R.I.P Bobby “Blue” Bland

Joshua Lerner is pouring out some Johnny Walker Blue. Upon the passing of some semi-forgotten musical legend, biographers and hagiographers alike will strive for a modern angle as they pen their...
By    June 27, 2013


Joshua Lerner is pouring out some Johnny Walker Blue.

Upon the passing of some semi-forgotten musical legend, biographers and hagiographers alike will strive for a modern angle as they pen their too-short obituaries. How is the music relevant today? Which modern artists were influenced? If the deceased did not already belong to a well-known musical pantheon, then the case must be made for why we must remember the artist at all.

Such is the struggle with the passing of Bobby “Blue” Bland, who died last weekend at his home in Germantown, Tennessee. Despite his understated legacy, Bland played an instrumental role in the evolution of popular music. By 1961, he was recording songs that deftly merged blues with Southern soul, as heard on that year’s Two Steps From the Blues. It’s the best album of his career, and was an important link that bridged the mid-50s soul of Ray Charles and Sam Cooke with the Stax sound of the 1960s.

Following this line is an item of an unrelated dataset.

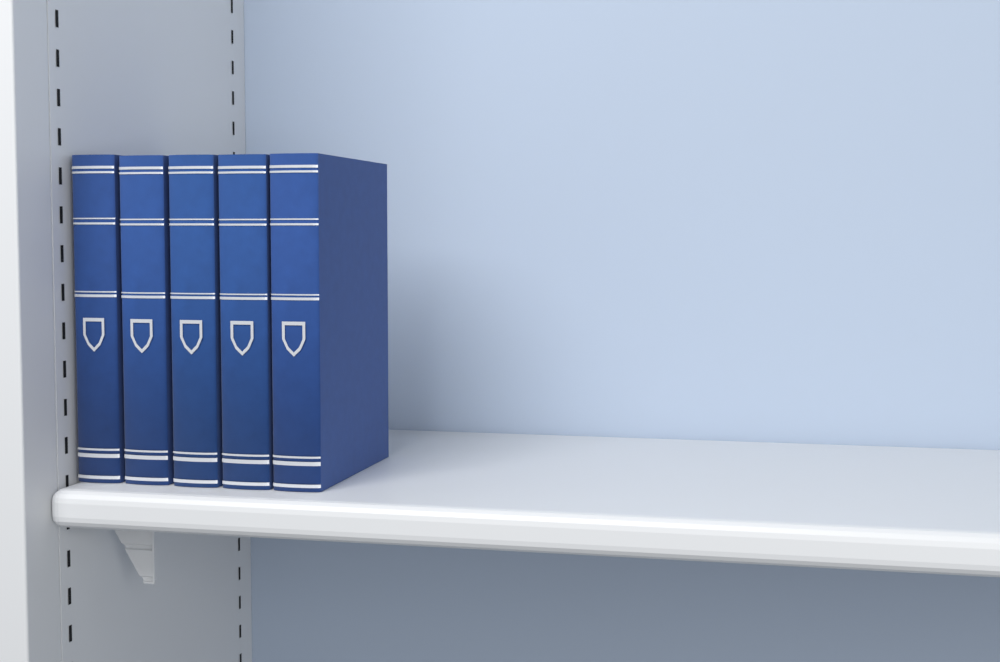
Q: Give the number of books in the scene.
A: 5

How did this happen? Peter Guralnick has argued that the creation of soul music in the 1950s was the product of a combination of gospel music and rhythm and blues, all within the context of the Civil Rights Music. Sam Cooke started as a gospel artist. His decision to cross over to pop made waves in 1956. But what was called soul by the end of the 1950s was still relatively harmless: short, pop-oriented songs that sound restrained in light of what soul would become in only a few years.

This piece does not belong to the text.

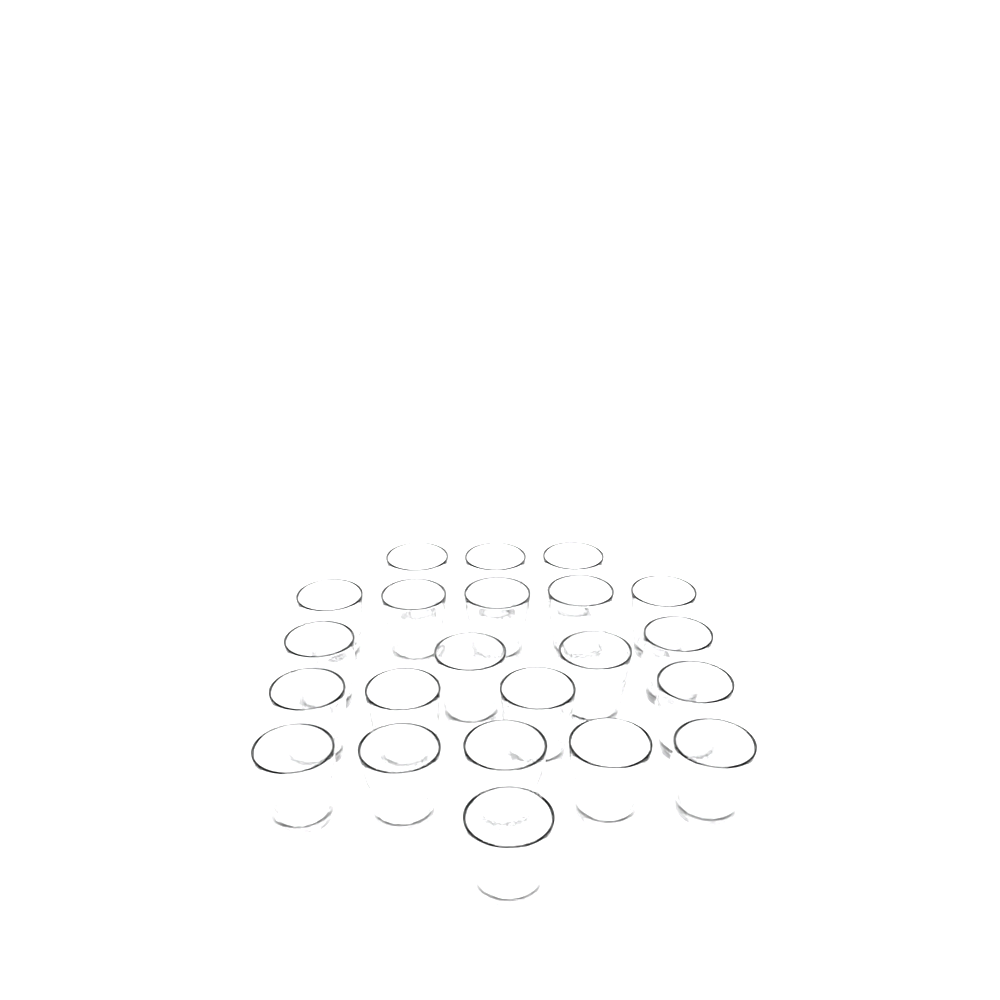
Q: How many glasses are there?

Artists like Bobby Bland were influential in developing soul into that emotive, forceful music we know of today. Listen to Two Steps From the Blues and check Bland’s gritty vocals, the electric guitar work of Wayne Bennett, and the punchy horn arrangements of Joe Scott. This is music that channels the associations that, for better or worse, are linked to what we now know as soul music. Bland is all raspy growling on “I Pity the Fool.” For a modern update, listen to the complex brass harmonies that introduce “I’ve Just Got to Forget You” and tell me you don’t think immediately of the Dap Kings.

Of course, most obits have gone for current cache by including the fact that it was Bland that originally recorded “Ain’t No Love in the Heart of the City.” No doubt, thanks to Ye and Jay, “Heart of the City” is the vessel by which most hip-hop fans have heard Bland’s music, even though they may not realize it. But the rap connect on Two Steps From the Blues runs much deeper. Bland was the first to record “I’ll Take Care of You” (yep, that one). The jaw-dropping drum break by John “Jabo” Sparks on “Don’t Cry No More” is still awaiting some crate-digger’s eager fingertips. And when Bland spells his name out—“Call me B – O – B B Y!”—on “Little Boy Blue.” Well, that speaks for itself.